Task inputs:
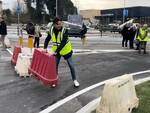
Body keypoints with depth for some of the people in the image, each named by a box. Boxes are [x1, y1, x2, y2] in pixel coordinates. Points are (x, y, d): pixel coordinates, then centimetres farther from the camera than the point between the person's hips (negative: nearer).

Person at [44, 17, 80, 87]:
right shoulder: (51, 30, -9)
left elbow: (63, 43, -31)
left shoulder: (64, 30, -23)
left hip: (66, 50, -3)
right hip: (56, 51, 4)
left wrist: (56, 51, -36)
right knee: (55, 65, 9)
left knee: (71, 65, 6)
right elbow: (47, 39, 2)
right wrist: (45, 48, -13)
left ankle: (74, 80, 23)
--
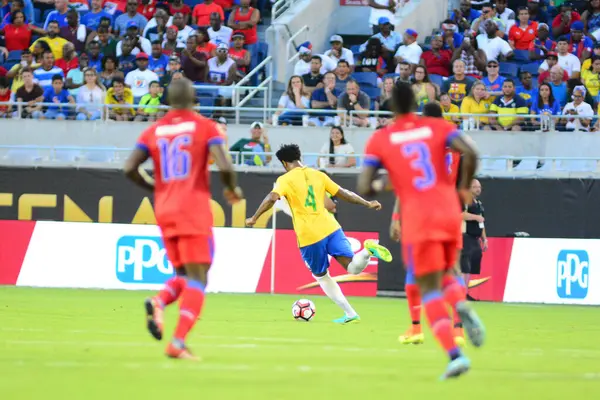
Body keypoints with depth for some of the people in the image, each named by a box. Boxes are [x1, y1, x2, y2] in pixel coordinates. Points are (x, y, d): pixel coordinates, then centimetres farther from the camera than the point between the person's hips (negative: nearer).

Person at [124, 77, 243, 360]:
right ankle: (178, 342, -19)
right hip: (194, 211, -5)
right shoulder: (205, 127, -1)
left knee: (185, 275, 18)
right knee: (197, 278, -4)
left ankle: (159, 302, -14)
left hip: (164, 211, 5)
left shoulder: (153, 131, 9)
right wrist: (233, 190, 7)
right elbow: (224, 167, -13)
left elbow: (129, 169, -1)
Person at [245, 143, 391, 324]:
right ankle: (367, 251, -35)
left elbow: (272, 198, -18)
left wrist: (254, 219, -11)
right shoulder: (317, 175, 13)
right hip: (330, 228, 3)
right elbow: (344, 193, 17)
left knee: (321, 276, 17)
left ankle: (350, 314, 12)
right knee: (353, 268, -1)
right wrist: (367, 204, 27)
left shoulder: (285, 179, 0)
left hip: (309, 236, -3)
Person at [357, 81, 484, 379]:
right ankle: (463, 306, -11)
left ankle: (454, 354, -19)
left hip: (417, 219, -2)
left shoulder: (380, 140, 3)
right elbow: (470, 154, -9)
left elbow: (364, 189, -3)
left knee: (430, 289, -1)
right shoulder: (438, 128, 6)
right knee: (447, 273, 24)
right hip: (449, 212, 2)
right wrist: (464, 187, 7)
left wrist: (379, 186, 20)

Exercise objective:
Could you restate, word for word, the lines above from the one with "right ankle: (178, 342, -19)" to the one with "left elbow: (129, 169, -1)", both included?

Result of this exercise:
right ankle: (178, 342, -19)
right hip: (194, 211, -5)
right shoulder: (205, 127, -1)
left knee: (185, 275, 18)
right knee: (197, 278, -4)
left ankle: (159, 302, -14)
left hip: (164, 211, 5)
left shoulder: (153, 131, 9)
right wrist: (233, 190, 7)
right elbow: (224, 167, -13)
left elbow: (129, 169, -1)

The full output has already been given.